WHAT TO WORK ON ▸ Quote the listing below in its entirety, omitting every image.

____________

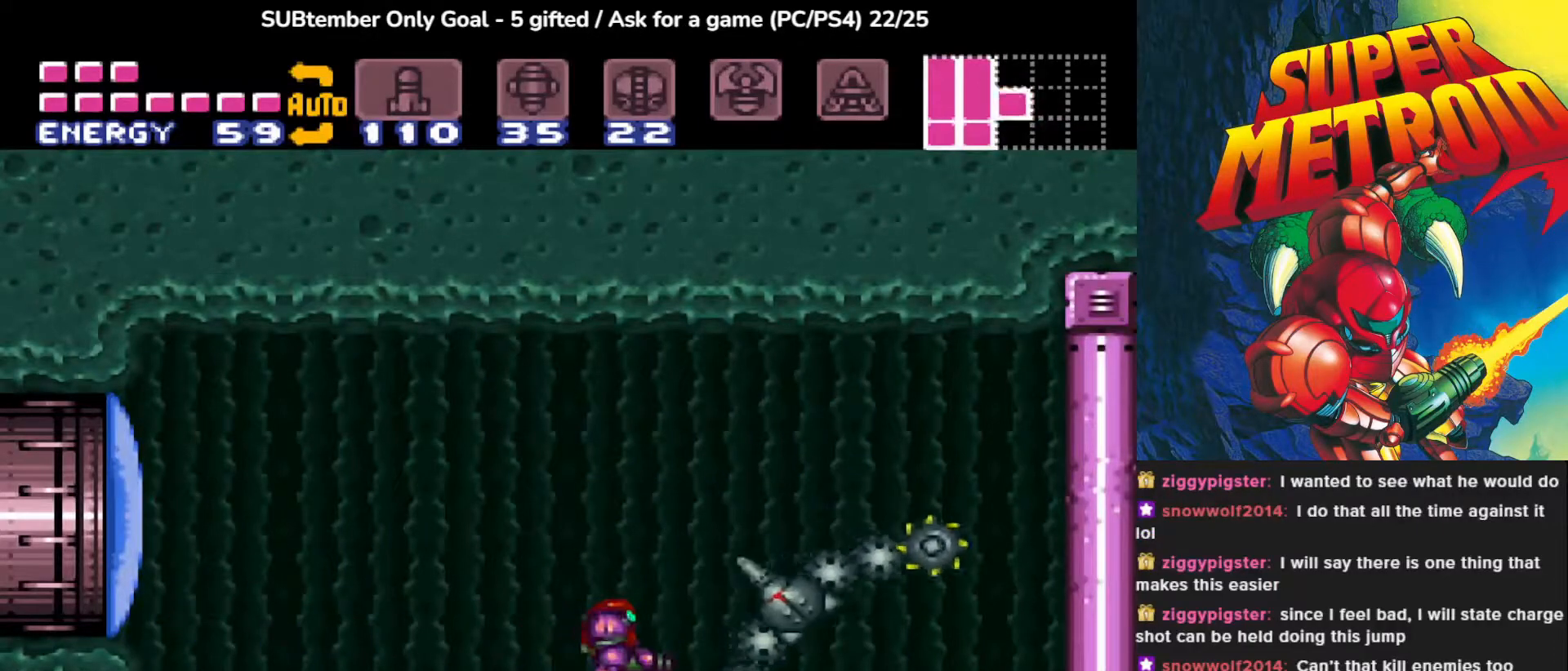
{"buttons": [], "events": []}
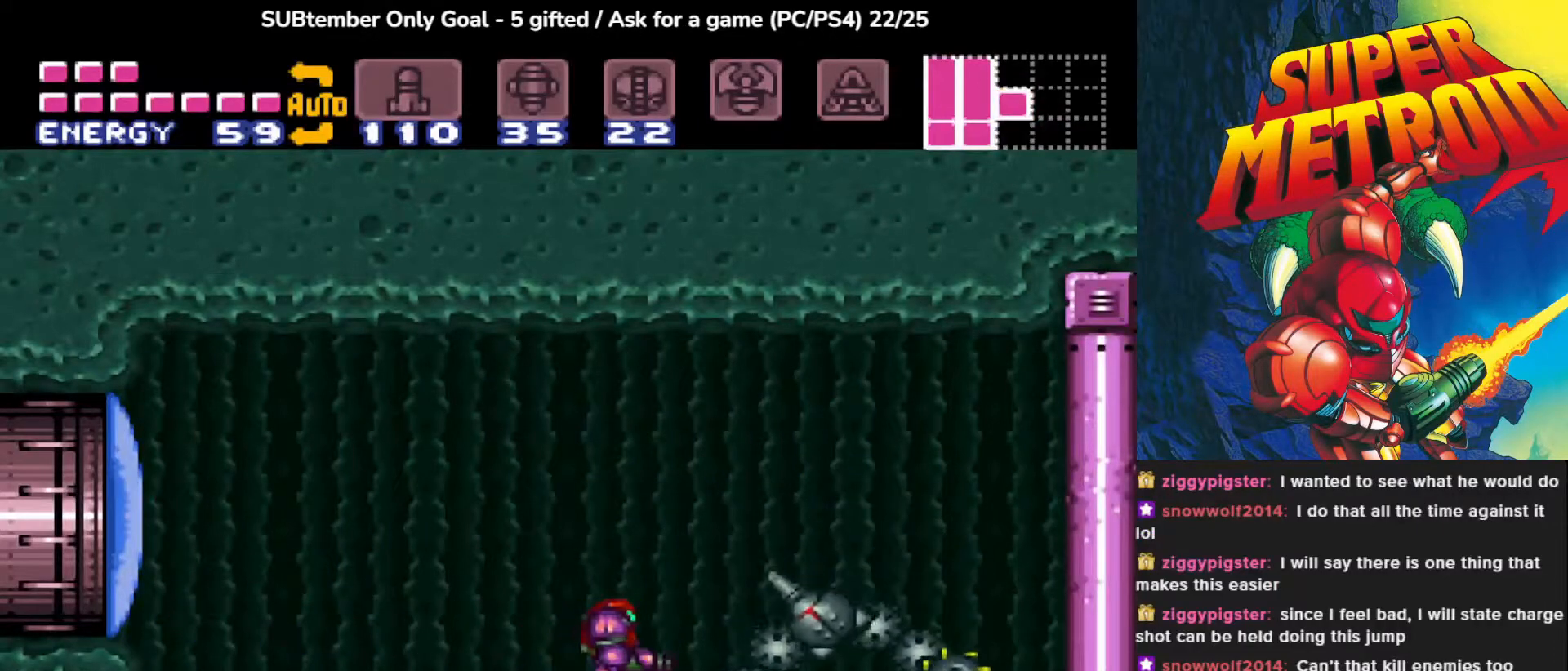
{"buttons": [], "events": []}
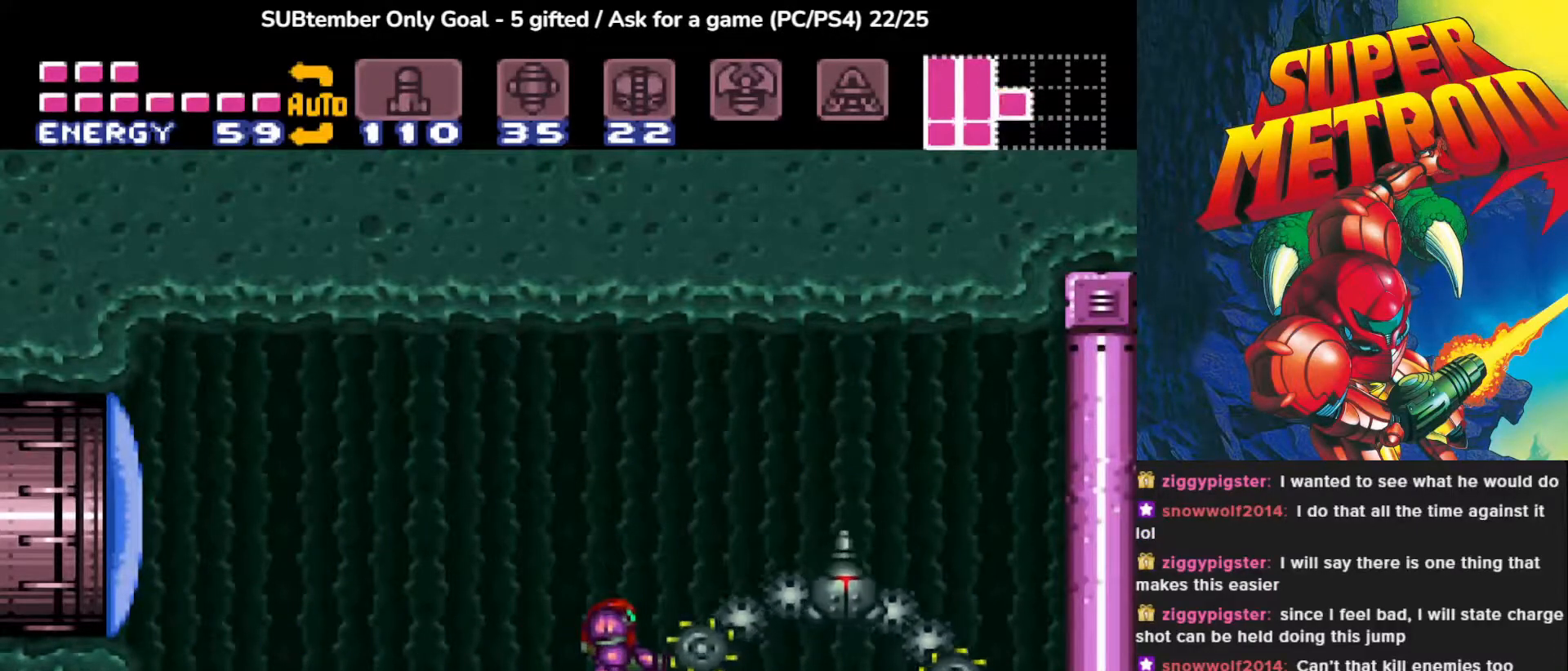
{"buttons": ["DPAD_RIGHT"], "events": [[500, "DPAD_RIGHT", "down"]]}
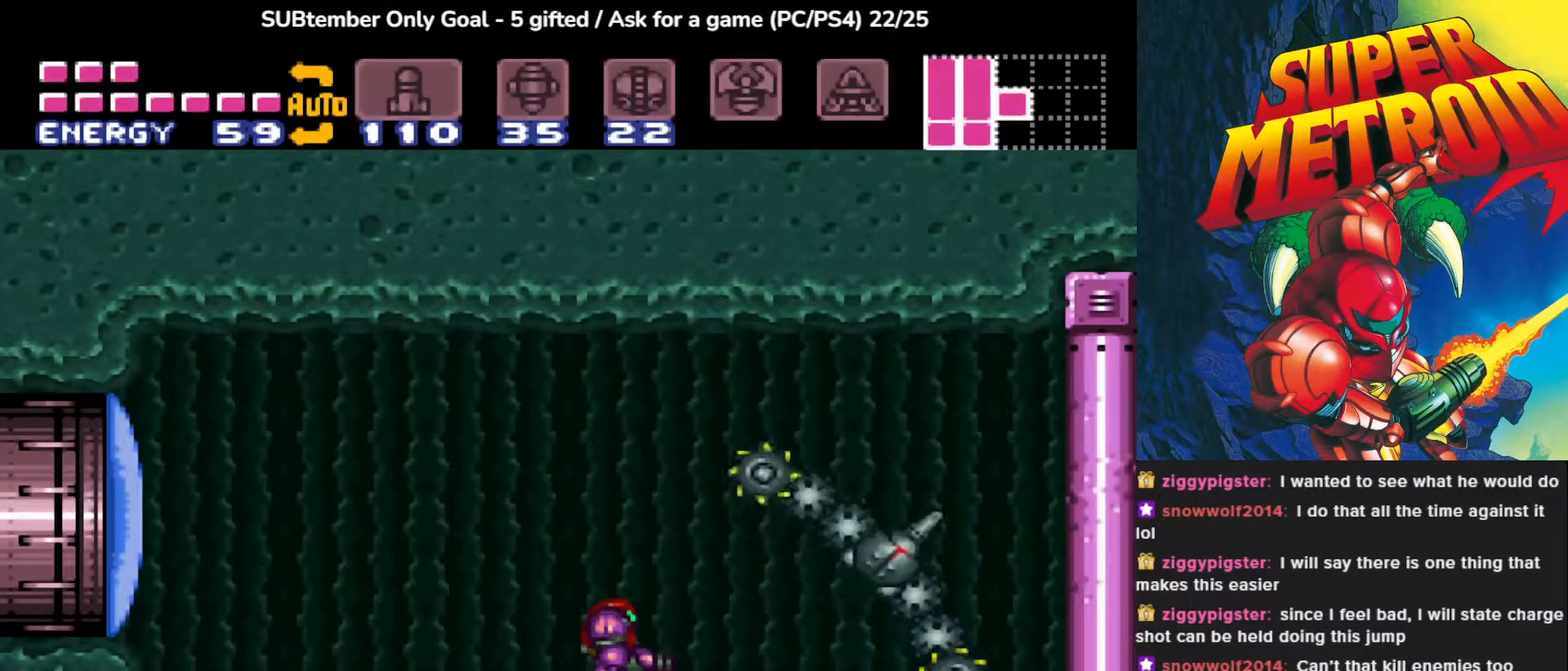
{"buttons": [], "events": [[283, "DPAD_RIGHT", "up"]]}
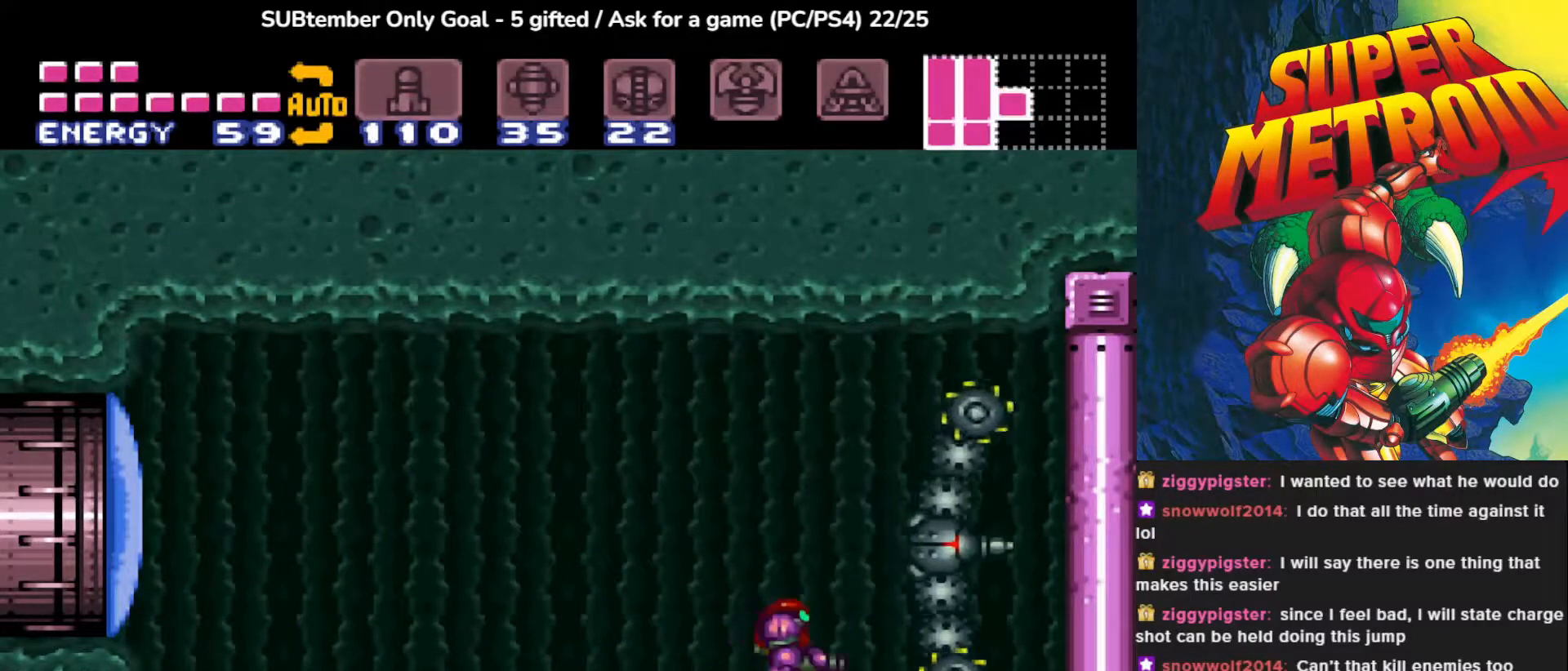
{"buttons": [], "events": []}
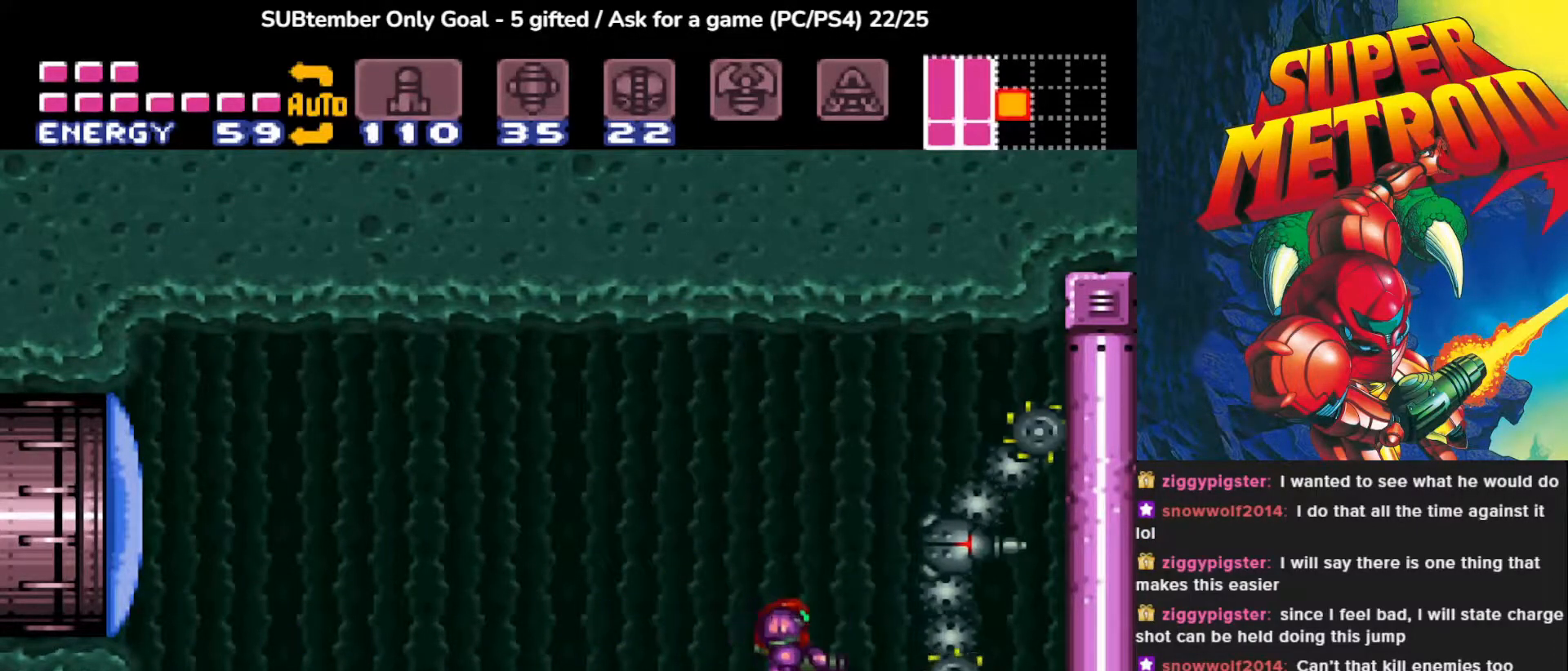
{"buttons": [], "events": []}
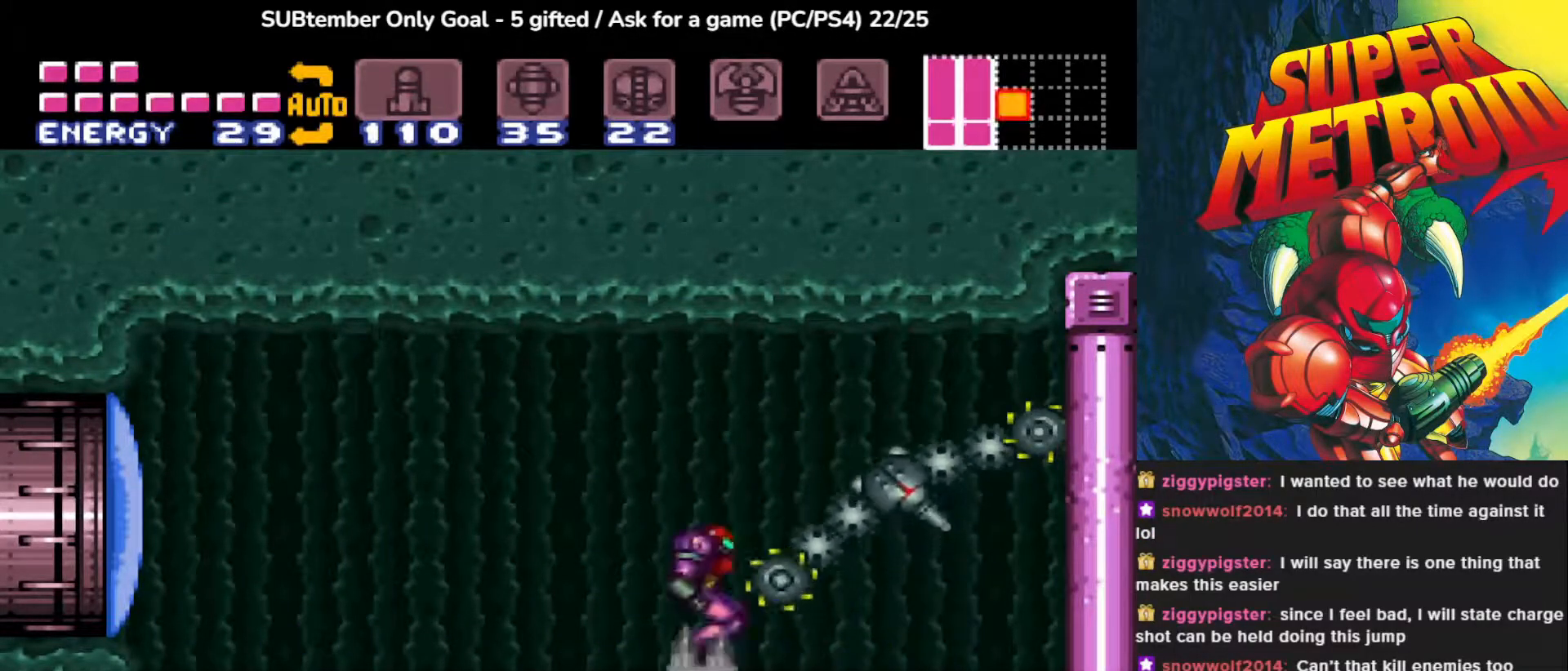
{"buttons": [], "events": []}
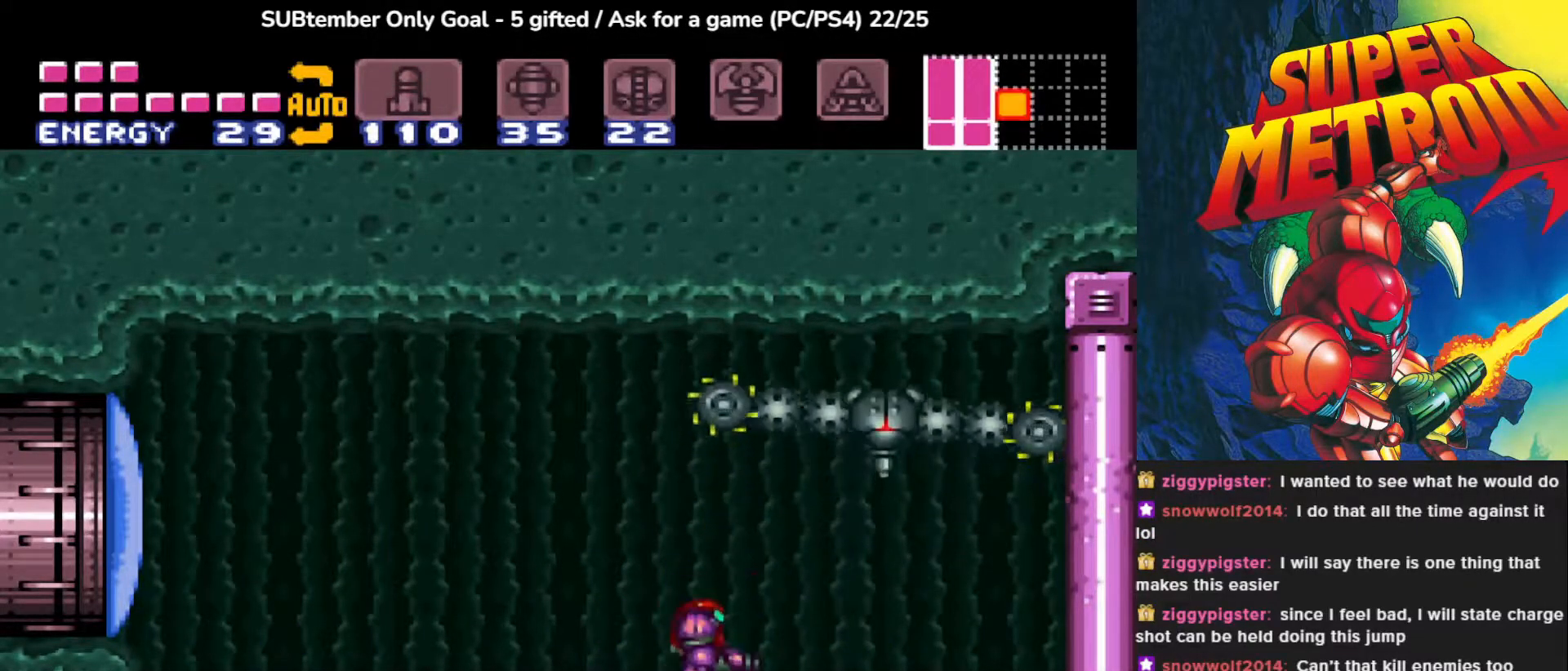
{"buttons": [], "events": [[33, "CROSS", "down"], [100, "SQUARE", "down"], [150, "CROSS", "up"], [250, "SQUARE", "up"], [367, "SQUARE", "down"], [500, "SQUARE", "up"]]}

____________

COMPLETED TASK ▸
{"buttons": [], "events": []}
{"buttons": [], "events": []}
{"buttons": ["DPAD_RIGHT"], "events": [[500, "DPAD_RIGHT", "down"]]}
{"buttons": [], "events": [[283, "DPAD_RIGHT", "up"]]}
{"buttons": [], "events": []}
{"buttons": [], "events": []}
{"buttons": [], "events": []}
{"buttons": [], "events": [[33, "CROSS", "down"], [100, "SQUARE", "down"], [150, "CROSS", "up"], [250, "SQUARE", "up"], [367, "SQUARE", "down"], [500, "SQUARE", "up"]]}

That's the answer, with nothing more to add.